Jones was gone when the Masters finally changed the rules to automatically admit tour winners. That was too late for Sifford but in plenty of time for Tiger Woods and, therefore, the rest of the game of golf.
In spite of its undeniable beauty, the Masters, in a real sense, fails to qualify as a major in degree of difficulty of play. There’s no rough at the Masters. You can loosen the girdle and let fly. It thus rewards big hitters inordinately.
The U.S. Golf Assn. has been known to grow hip-high rough for its U.S. Open to frustrate the players and force them to think of accuracy rather than length. The British Open puts its tournaments on seaside courses where strong winds and bad weather make those high, long shots inadvisable.
The Masters has been won an inordinate number of times by the same kind of player--sometimes the same player, period. It used to be won by Hogan-Snead, Snead-Hogan. Then it was Palmer-Nicklaus, Nicklaus-Palmer. Jack Nicklaus won six Masters, Arnold Palmer four. Hogan and Snead won five between them and had a playoff for the fifth.

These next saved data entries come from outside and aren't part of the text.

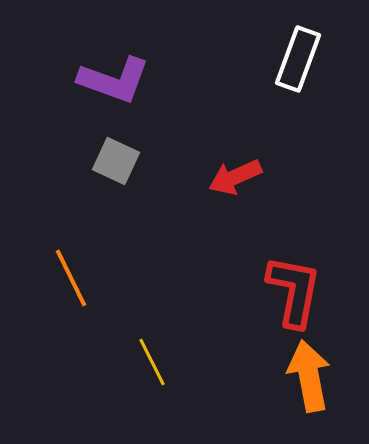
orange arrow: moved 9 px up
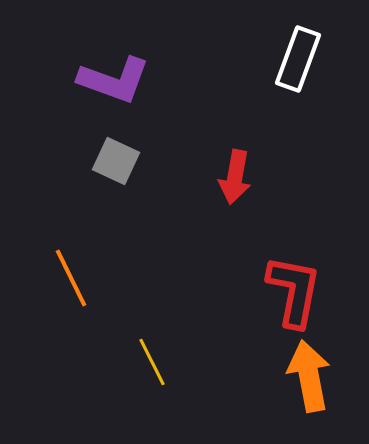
red arrow: rotated 56 degrees counterclockwise
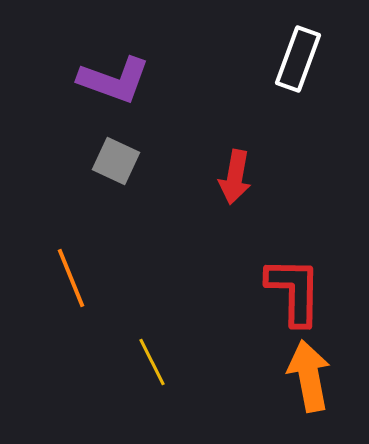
orange line: rotated 4 degrees clockwise
red L-shape: rotated 10 degrees counterclockwise
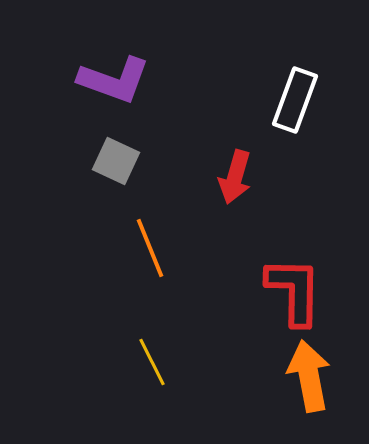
white rectangle: moved 3 px left, 41 px down
red arrow: rotated 6 degrees clockwise
orange line: moved 79 px right, 30 px up
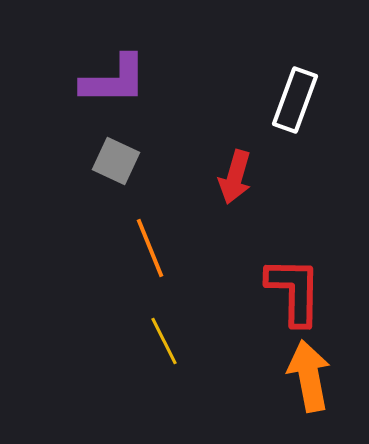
purple L-shape: rotated 20 degrees counterclockwise
yellow line: moved 12 px right, 21 px up
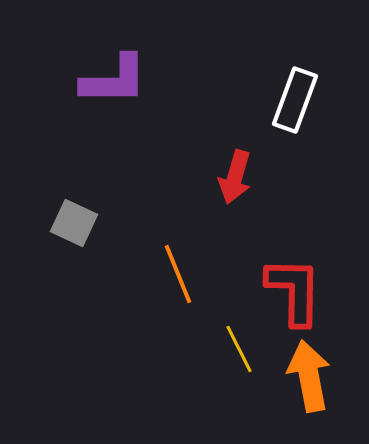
gray square: moved 42 px left, 62 px down
orange line: moved 28 px right, 26 px down
yellow line: moved 75 px right, 8 px down
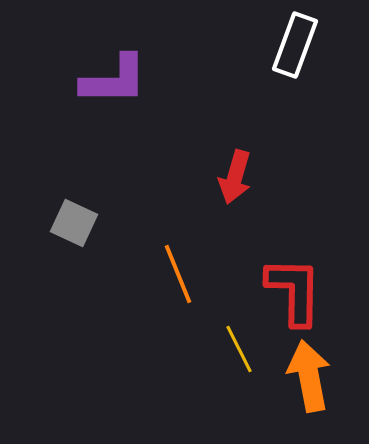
white rectangle: moved 55 px up
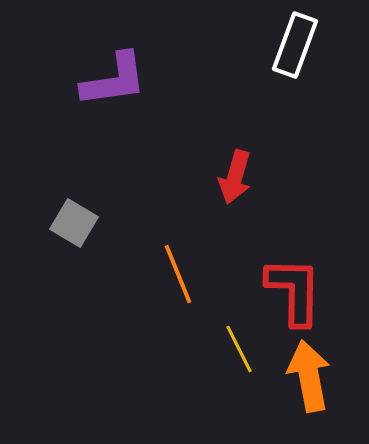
purple L-shape: rotated 8 degrees counterclockwise
gray square: rotated 6 degrees clockwise
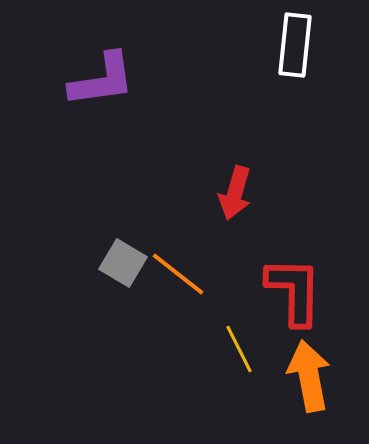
white rectangle: rotated 14 degrees counterclockwise
purple L-shape: moved 12 px left
red arrow: moved 16 px down
gray square: moved 49 px right, 40 px down
orange line: rotated 30 degrees counterclockwise
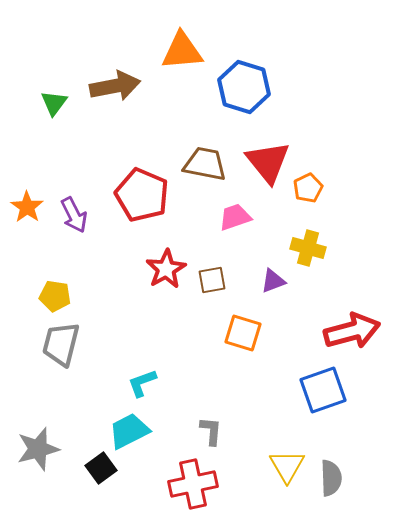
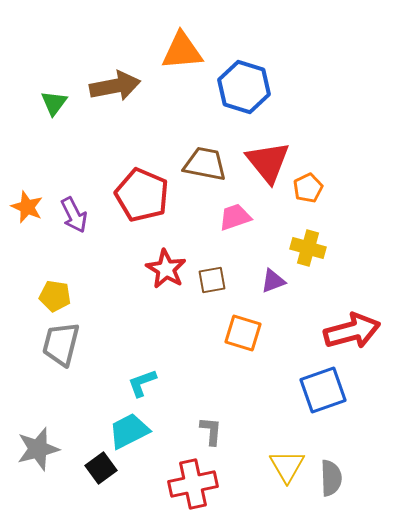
orange star: rotated 12 degrees counterclockwise
red star: rotated 12 degrees counterclockwise
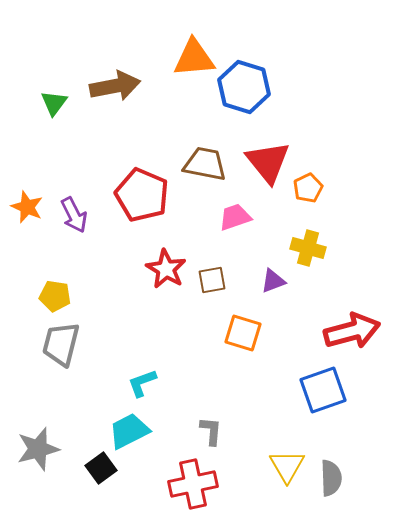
orange triangle: moved 12 px right, 7 px down
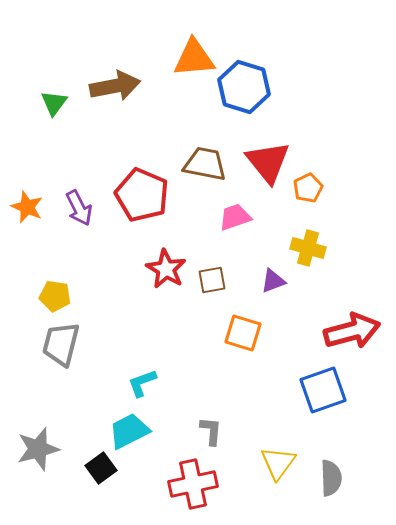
purple arrow: moved 5 px right, 7 px up
yellow triangle: moved 9 px left, 3 px up; rotated 6 degrees clockwise
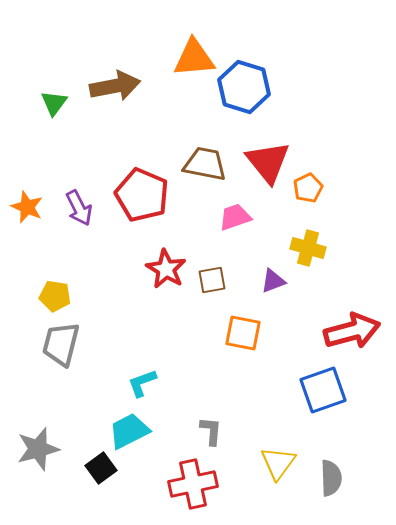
orange square: rotated 6 degrees counterclockwise
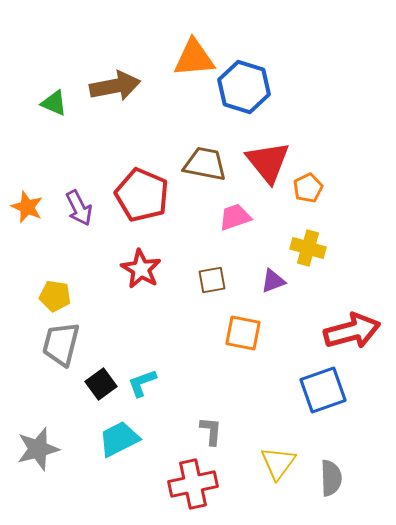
green triangle: rotated 44 degrees counterclockwise
red star: moved 25 px left
cyan trapezoid: moved 10 px left, 8 px down
black square: moved 84 px up
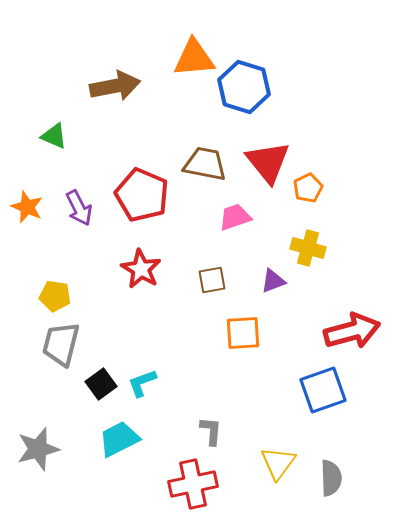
green triangle: moved 33 px down
orange square: rotated 15 degrees counterclockwise
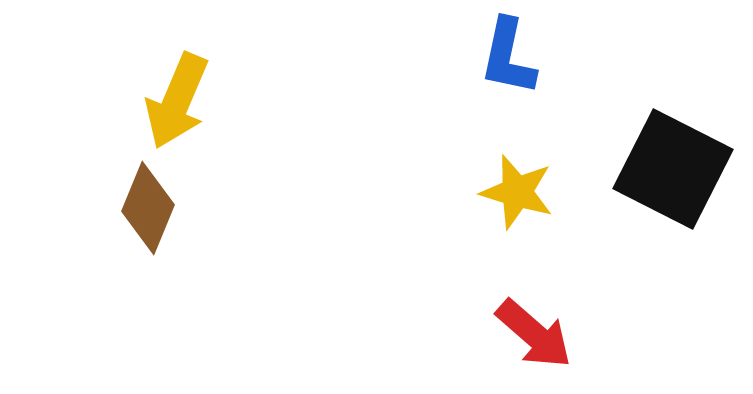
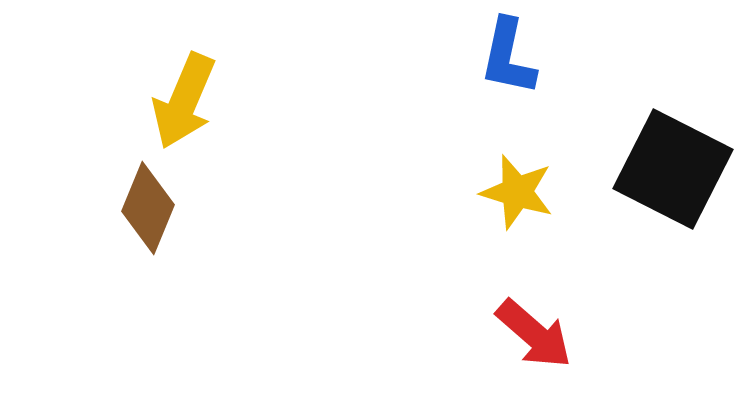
yellow arrow: moved 7 px right
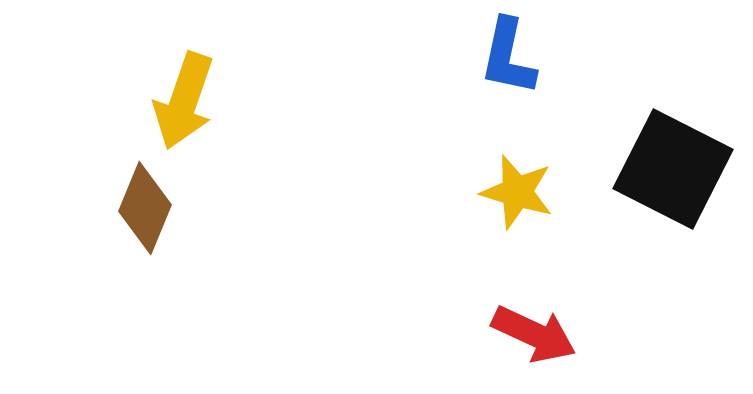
yellow arrow: rotated 4 degrees counterclockwise
brown diamond: moved 3 px left
red arrow: rotated 16 degrees counterclockwise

The headline “Unknown Wins Open” would appear periodically after a U.S. Open. Sam Parks, Tony Manero, an Ed Furgol, Orville Moody, Jack Fleck would emerge. No unknown ever has won a Masters. It has been as formful as a coronation.
You can spray the ball at the Masters. Straight is not a consideration. But you have to be able to get your ball over the crown of the hill on the par-fives. Lee Trevino, for one, never could do that. But Tiger Woods had a wedge second shot to the par-five 15th twice last year.
No one has an advantage putting. The greens are like glass. Your only hope is to get the ball close with your approach. Obviously, this is easier to do with a wedge than a four-wood.
It has become a happy hunting ground for the foreign player of late. The winners of seven of the last 10 Masters have been from abroad--Nick Faldo three times, Sandy Lyle, Ian Woosnam, Bernhard Langer and Jose Maria Olazabal.
Well, why not? More get invited than for any other tournament. Jones-Roberts saw to that.
So, is the Masters a faux major? No, but it found itself a major considerably to its surprise. The grand Bobby probably thought he was creating an event where a fellow amateur might be able to win once in a while. Instead, he has established a hallowed corner of golf that makes those other “majors” look minor. Ask any player if he’d rather win a PGA or a Masters, he’ll look at you as if you’d lost your mind.